Security Analyst (CISSP/CISM/CISA/CRISC) with Incident Response, Disaster Recovery (DR) and Business Continuity, NIST/ISO/COSO/SANS, cloud architecture/security, cyber threats/vulnerabilities and privacy principles experience

Location: 335 Adams Street, Suite # 2300, Brooklyn, New York (NYCERS)
Duration: 12-36 months (start date in May)
Interview: In-person ONLY
Positions: 3 (3/3)
Visa: GC/USC/W2/1099 (no c2c)

1.Mandatory Skills: Candidates must meet all the requirements below to be considered for the Senior Information Security Professional:
•Candidate must possess at least two of the following certifications: CISSP, CISM, CISA, CRISC.
• Extensive and proven knowledge in Incident Response, Disaster Recovery and Business Continuity
• Knowledge of Risk Management Frameworks (NIST, ISO, COSO)
• Knowledge of Cyber Security Frameworks (NIST, ISO, SANS)
•Excellent interpersonal, communication, presentation, writing, analytical, problem solving, and information gathering skills along with fundamental troubleshooting abilities.
•Ability to train and mentor Information Security team members to meet the highest industry standards.
•Strong analytical skills demonstrated by the ability to receive and analyze requirements and propose a suitable solution.

2. Preferred Experience:
• Knowledge and experience with cloud architecture and security.
• Knowledge and experience managing business and Cyber Security risks.
• Knowledge and experience working with cyber threats and vulnerabilities.
• Skills to apply cybersecurity and privacy principles to organizational requirements (relevant to confidentiality, integrity, availability, authentication, non-repudiation).

Tasks and Deliverables
The consultant’s primary responsibilities will include the enhancement of the agency’s Incident Response, Disaster Recovery and Business continuity exercises to identify gaps, operational processes and compliance requirements.
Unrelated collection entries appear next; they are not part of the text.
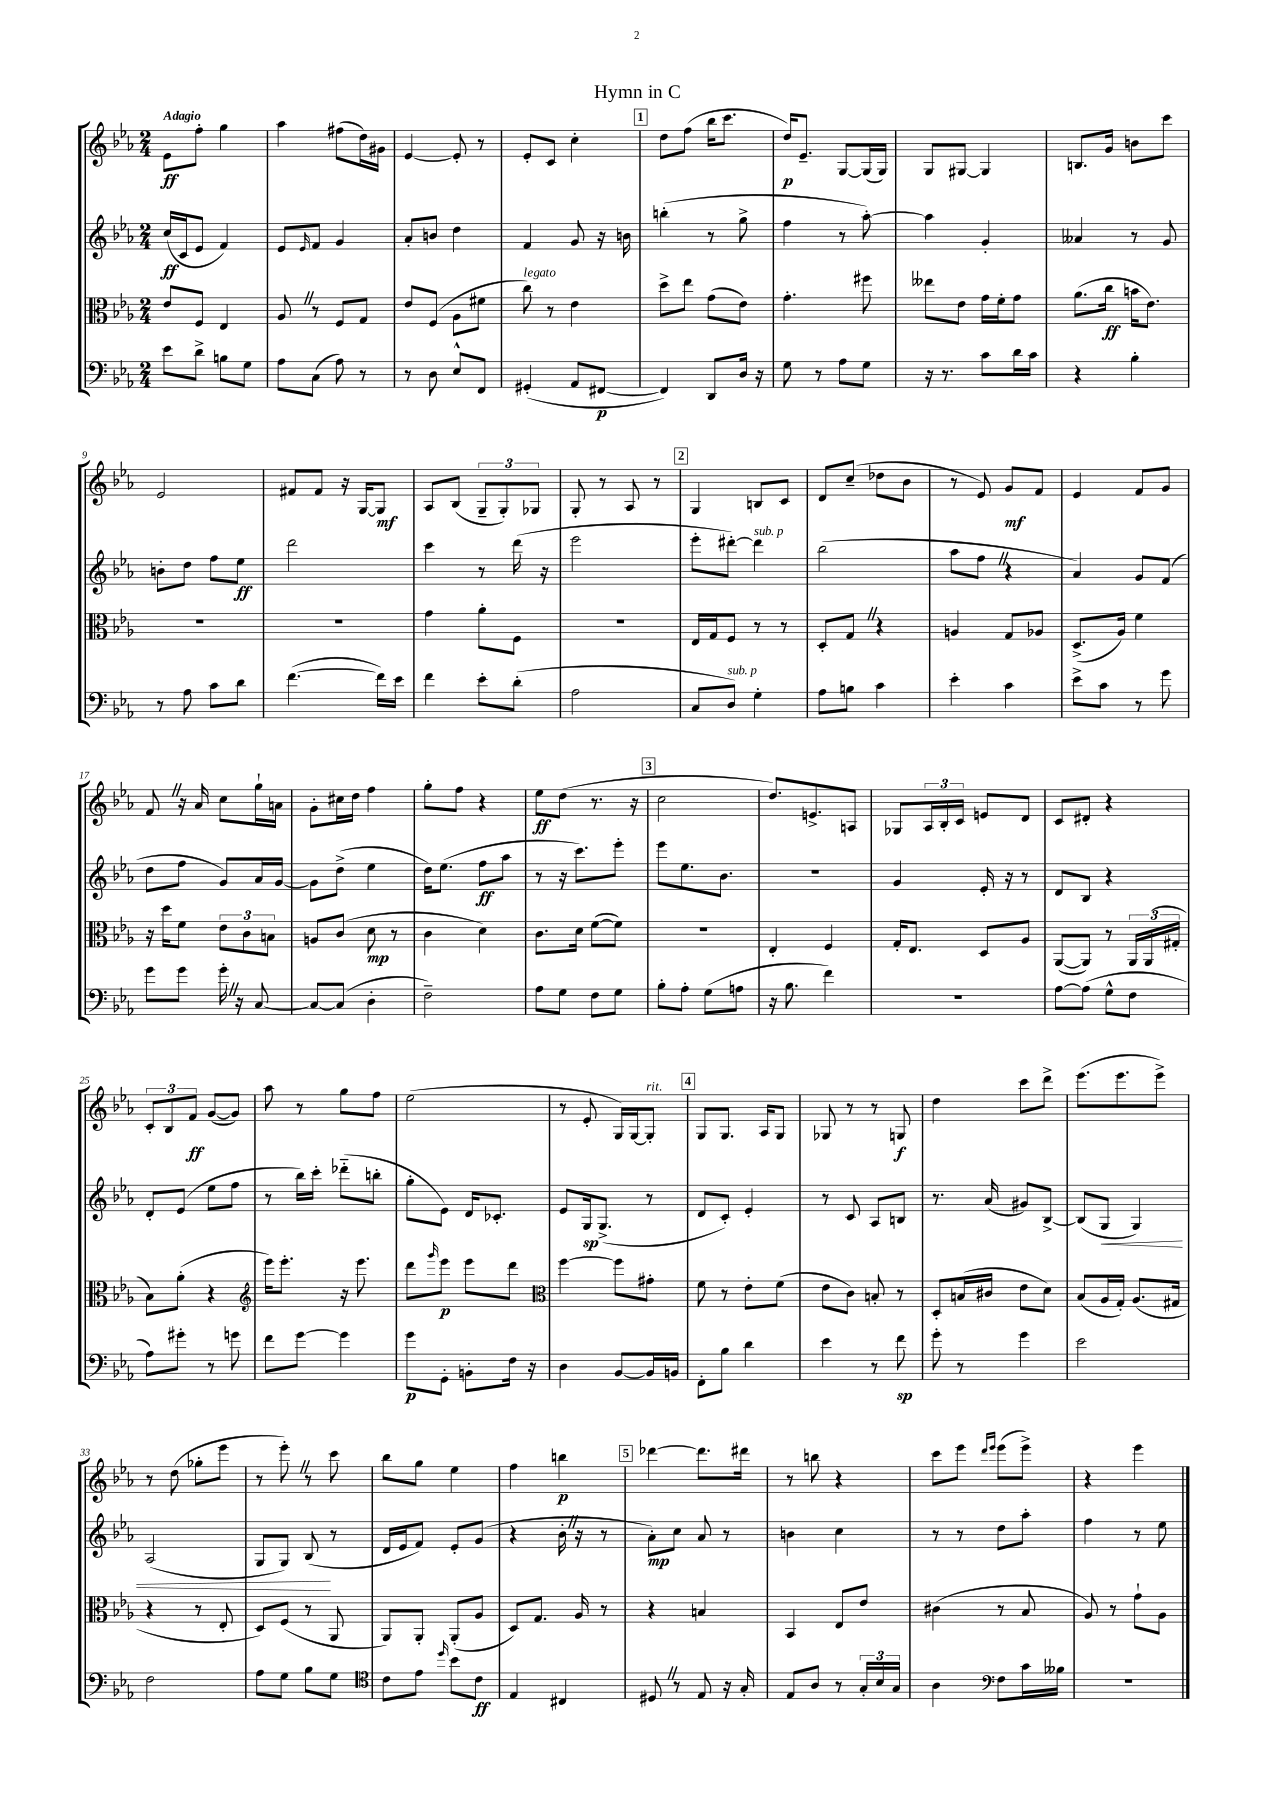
\header { title = "Hymn in C" }
<<
\new StaffGroup <<
\new Staff = "s0" {
    \clef treble \key ees \major \numericTimeSignature \time 2/4 \tempo "Adagio"
    ees'8\ff f''8-. g''4 |
    aes''4 fis''8( d''16) gis'16 |
    ees'4~ ees'8-. r8 |
    ees'8-. c'8 c''4-. |
    \mark \markup { \box "1" } d''8 f''8( bes''16 c'''8. |
    d''16\p) ees'8.-- g8~ g16( g16) |
    g8 gis8~ gis4 |
    b8. g'16 b'8 c'''8 |
    ees'2 |
    fis'8 fis'8 r16 g16~ g8\mf |
    aes8 bes8( \tuplet 3/2 { g8-- g8-.) ges8 } |
    g8-. r8 aes8 r8 |
    \mark \markup { \box "2" } g4 b8 c'8 |
    d'8 c''8--( des''8 bes'8 |
    r8 ees'8) g'8\mf f'8 |
    ees'4 f'8 g'8 |
    f'8 \once \override BreathingSign.text = \markup { \musicglyph "scripts.caesura.straight" } \breathe r16 aes'16 c''8 g''16-! a'16 |
    g'8-. cis''16 d''16 f''4 |
    g''8-. f''8 r4 |
    ees''8\ff d''8( r8. r16 |
    \mark \markup { \box "3" } c''2 |
    d''8.) e'8.-> a8 |
    ges8 \tuplet 3/2 { aes16 bes16-. c'16 } e'8 d'8 |
    c'8 dis'8-. r4 |
    \tuplet 3/2 { c'8-. bes8 f'8\ff } g'8~( g'8) |
    aes''8 r8 g''8 f''8 |
    ees''2( |
    r8 ees'8-. g16) g16~ g8-.^\markup { \italic "rit." } |
    \mark \markup { \box "4" } g8 g8. aes16 g8 |
    ges8 r8 r8 g8\f |
    d''4 c'''8 d'''8-> |
    ees'''8.( ees'''8. ees'''8->) |
    r8 d''8( ges''8-. ees'''8 |
    r8 ees'''8-.) \once \override BreathingSign.text = \markup { \musicglyph "scripts.caesura.straight" } \breathe r8 c'''8 |
    bes''8 g''8 ees''4 |
    f''4 b''4\p |
    \mark \markup { \box "5" } des'''4~ des'''8. dis'''16 |
    r8 b''8 r4 |
    c'''8 ees'''8 \grace { d'''16 ees'''16 } ees'''8( ees'''8->) |
    r4 ees'''4 \bar "|." |
}
\new Staff = "s1" {
    \clef treble \key ees \major \numericTimeSignature \time 2/4
    c''16\ff( c'16 ees'8 f'4) |
    ees'8 \grace { ees'16 } f'8 g'4 |
    aes'8-. b'8 d''4 |
    f'4 g'8 r16 b'16 |
    \mark \markup { \box "1" } b''4-.( r8 g''8-> |
    f''4 r8 aes''8~-.) |
    aes''4 g'4-. |
    aeses'4 r8 g'8 |
    b'8-. d''8 f''8 ees''8\ff |
    d'''2 |
    c'''4 r8 d'''16( r16 |
    ees'''2 |
    \mark \markup { \box "2" } ees'''8-. dis'''8~-.) dis'''4^\markup { \italic "sub. p" } |
    bes''2( |
    aes''8 f''8 \once \override BreathingSign.text = \markup { \musicglyph "scripts.caesura.straight" } \breathe r4 |
    aes'4) g'8 f'8( |
    d''8 f''8 g'8) aes'16 g'16~ |
    g'8 d''8->( ees''4 |
    d''16) ees''8.( f''8\ff aes''8 |
    r8 r16 c'''8.) ees'''8-. |
    \mark \markup { \box "3" } ees'''8 ees''8. bes'8. |
    r2 |
    g'4 ees'16-. r16 r8 |
    d'8 bes8 r4 |
    d'8-. ees'8( ees''8 f''8 |
    r8 bes''16) c'''16-. des'''8-_( b''8-. |
    g''8-. ees'8) d'16 ces'8.-. |
    ees'8 g16\sp g8.->( r8 |
    \mark \markup { \box "4" } d'8 c'8-.) ees'4-. |
    r8 c'8 aes8 b8 |
    r8. aes'16( gis'8) bes8~-> |
    bes8( g8\< g4) |
    aes2( |
    g8 g8) bes8\!( r8 |
    d'16 ees'16 f'8) ees'8-. g'8( |
    r4 bes'16-. \once \override BreathingSign.text = \markup { \musicglyph "scripts.caesura.straight" } \breathe r16 r8 |
    \mark \markup { \box "5" } aes'8-.\mp) c''8 aes'8 r8 |
    b'4 c''4 |
    r8 r8 d''8 aes''8-. |
    f''4 r8 ees''8 \bar "|." |
}
\new Staff = "s2" {
    \clef alto \key ees \major \numericTimeSignature \time 2/4
    ees'8 f8 ees4 |
    aes8 \once \override BreathingSign.text = \markup { \musicglyph "scripts.caesura.straight" } \breathe r8 f8 g8 |
    ees'8 f8( aes8 fis'8 |
    c''8^\markup { \italic "legato" }) r8 ees'4 |
    \mark \markup { \box "1" } d''8-> ees''8 g'8( ees'8) |
    g'4.-. fis''8 |
    eeses''8 ees'8 g'16 f'16-. g'8 |
    aes'8.( c''16\ff b'16 ees'8.) |
    R2 |
    R2 |
    g'4 aes'8-. f8 |
    R2 |
    \mark \markup { \box "2" } ees16 g16 f8 r8 r8 |
    d8-. g8 \once \override BreathingSign.text = \markup { \musicglyph "scripts.caesura.straight" } \breathe r4 |
    a4 g8 aes8 |
    d8.->( aes16) f'4 |
    r16 d''16 f'8 \tuplet 3/2 { ees'8 c'8 b8 } |
    a8 c'8( d'8\mp r8 |
    c'4 d'4) |
    c'8. d'16 f'8~( f'8) |
    \mark \markup { \box "3" } R2 |
    ees4-. f4 |
    g16-. ees8. d8 aes8 |
    aes,8~( aes,8) r8 \tuplet 3/2 { aes,16 aes,16( gis16-. } |
    bes8) aes'8-.( r4 |
    \clef treble ees'''16) ees'''8.-. r16 ees'''8. |
    d'''8 \grace { g'''16 } ees'''8\p ees'''8 d'''8 |
    \clef alto f''4~ f''8 gis'8-. |
    \mark \markup { \box "4" } f'8 r8 ees'8-. f'8( |
    ees'8 c'8) b8-. r8 |
    d8-. b16( cis'16 ees'8 d'8) |
    bes8( aes16 g16-.) aes8.( gis16 |
    r4 r8 ees8-. |
    d8) f8( r8 aes,8 |
    aes,8) aes,8-. aes,8-.( aes8 |
    d8) g8. aes16 r8 |
    \mark \markup { \box "5" } r4 b4 |
    bes,4 ees8 ees'8 |
    cis'4( r8 bes8 |
    aes8) r8 g'8-! aes8 \bar "|." |
}
\new Staff = "s3" {
    \clef bass \key ees \major \numericTimeSignature \time 2/4
    ees'8 d'8-> b8 g8 |
    aes8 c8( aes8) r8 |
    r8 d8 ees8-^ f,8 |
    gis,4-.( aes,8 fis,8~\p |
    \mark \markup { \box "1" } fis,4) d,8 d16 r16 |
    g8 r8 aes8 g8 |
    r16 r8. c'8 d'16 c'16 |
    r4 bes4-. |
    r8 aes8 c'8 d'8 |
    f'4.~( f'16) ees'16 |
    f'4 ees'8-. d'8-.( |
    aes2 |
    \mark \markup { \box "2" } c8 d8^\markup { \italic "sub. p" }) g4-. |
    aes8 b8 c'4 |
    ees'4-. c'4 |
    ees'8-> c'8 r8 g'8 |
    g'8 g'8 g'16-. \once \override BreathingSign.text = \markup { \musicglyph "scripts.caesura.straight" } \breathe r16 c8~ |
    c8~ c8( d4-. |
    f2--) |
    aes8 g8 f8 g8 |
    \mark \markup { \box "3" } bes8-. aes8-. g8( a8 |
    r16 bes8. f'4) |
    r2 |
    aes8~ aes8( g8-^ f8 |
    aes8) gis'8-. r8 g'8 |
    f'8 g'8~ g'4 |
    g'8\p g,8-. b,8-. f16 r16 |
    d4 bes,8~ bes,16 b,16 |
    \mark \markup { \box "4" } f,8-. bes8 d'4 |
    ees'4 r8 f'8\sp |
    g'8-. r8 g'4 |
    ees'2 |
    f2 |
    aes8 g8 bes8 g8 |
    \clef tenor c'8 ees'8 \grace { d''16 } bes'8 c'8\ff |
    ees4 cis4 |
    \mark \markup { \box "5" } dis8 \once \override BreathingSign.text = \markup { \musicglyph "scripts.caesura.straight" } \breathe r8 ees8 r16 g16-. |
    ees8 aes8 r8 \tuplet 3/2 { g16-. bes16 g16 } |
    aes4 \clef bass f8 c'16 beses16 |
    r2 \bar "|." |
}
>>
>>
He/she will implement a robust Data Security Program, under the direction of the Deputy Director of Information Security and Cyber Security and assist with formalizing and documenting risk analysis and assessment techniques and procedures with the team.

In addition, the Security consultant will be tasked with maturing the agency’s information security program by implementing task oriented activities defined in the program. The consultant must have knowledge in the area of IT Security Governance and Security Architecture, including cloud security knowledge and expertise.